The nomadic Alani gradually became a settled people and transferred to an agricultural stock-raising economy. During the eighth and ninth centuries feudal relations arose among the Alani, who temporarily became part of the Khazar Kaganate. At the turn of the tenth century, an early-feudal Alani state arose, and in the tenth century it played a significant role in the Khazar foreign relations with Byzantium. Christianity penetrated into Alania from Byzantium. The development of productive forces and trade led to the formation of feudal cities, the remains of which are the sites Nizhne-Arkhyzskoe on the Bol’shoi Zelenchuk River, Verkhne- and Nizhne-Dzhulatskie on the Terek River, Akhalkalinskoe on the Sunzha River, and others. Famous catacombs and settlement sites on the Northern Donets River (Saltovo-Maiatskaia culture) and in the northern Caucasus bear witness to the wealth of Alani culture. Many above-ground tombs, dolmen-like crypts (along the upper reaches of the Kuban’), above-ground stone crypts with false arches, and catacombs, usually consisting of a dromos and an elliptical chamber, have been found. Some Alani settlements were surrounded by walls which were built dry from thin stone slabs and marked with carved geometric patterns and sometimes schematic depictions of animals and people.

The Alani applied arts of the fourth and fifth centuries are represented chiefly by gold and silver jewelry with semiprecious, primarily red, stones or glass (the so-called polychromatic style); pendants and other ornaments decorated with birds’ heads appear later. During the seventh through ninth centuries cast anthropomorphic images, figurines of horsemen, stamped bronze plaques with plant and geometric designs, and decorated clothing and horse gear were popularized.
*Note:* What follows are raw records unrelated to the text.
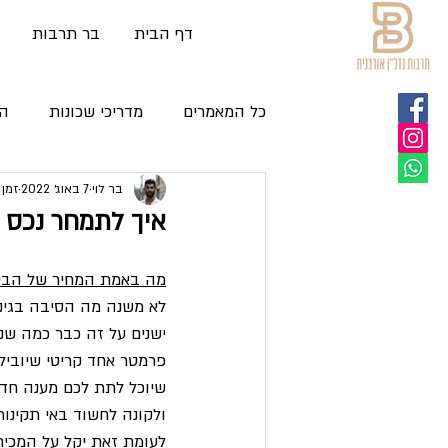
דף הבית
בר תרבות
כל המאמרים
מדריכי שכונות
הת
ניהול נכסים
בר לוי
7 באוג׳ 2022
זמן קר
איך לתמחר נכס
מה באמת המחיר של הבי
לא משנה מה הסיבה בגינ
ישנים על זה כבר כמה שני
פרמטר אחד קריטי שיוביל
שיוכל לתת לכם מענה חד 
ולקונה לחשוד באי תקינות
לעומת זאת יקל על המכיר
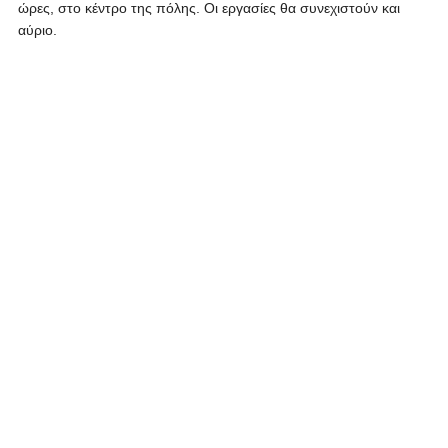
ώρες, στο κέντρο της πόλης. Οι εργασίες θα συνεχιστούν και
αύριο.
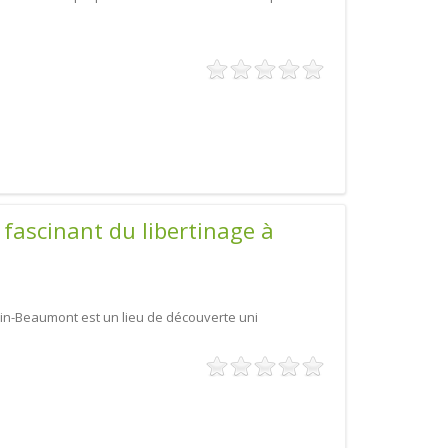
fascinant du libertinage à
nin-Beaumont est un lieu de découverte uni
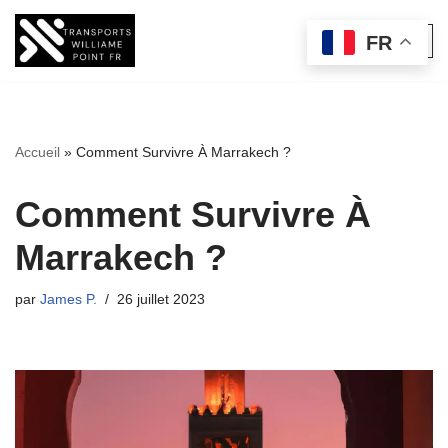
FR
Aller
au
contenu
Accueil
»
Comment Survivre À Marrakech ?
Comment Survivre À
Marrakech ?
par
James P.
26 juillet 2023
From the Zmeiskii tomb in Northern Ossetia such objects as decorated gilded plaques, amulets, toilet articles, clothing, scabbards, a unique gilded horse bit in the form of a feminine half-figure, fragments of a leather horsecloth with embroidered peacocks, and braiding bear witness to the highest flowering of Alani arts in the tenth through 12th centuries. At this time, the Alani developed a written language and created the heroic Narty Epic.

The Alani were dealt a heavy blow by the Mongolian Tatars, who completely overran the plains of Ciscaucasia in 1238–39. The survivors migrated to the hills of Central Caucasus and to Transcaucasia (South Ossetia), where they were assimilated by the local Caucasian population. Islam began to spread among them in the 14th century. The contemporary Iranian-language Ossetians are the direct descendants of the Alani, who also played a definite role in the ethnogeny and culture of other peoples of the Northern Caucasus.

REFERENCES

Vaneev, Z. N. Srednevekovaia Alaniia. Staliniri, 1959.
Kuznetsov, V. A.. Alanskie plemena Severnogo Kavkaza. Moscow, 1962.
Pletneva, S. A. Ot kochevii k gorodam. Moscow, 1967.
Proiskhozhdenie osetinskogo naroda. Material from the scholarly session devoted to the problem of the ethnogenesis of the Ossetians. Ordzhonikidze, 1967.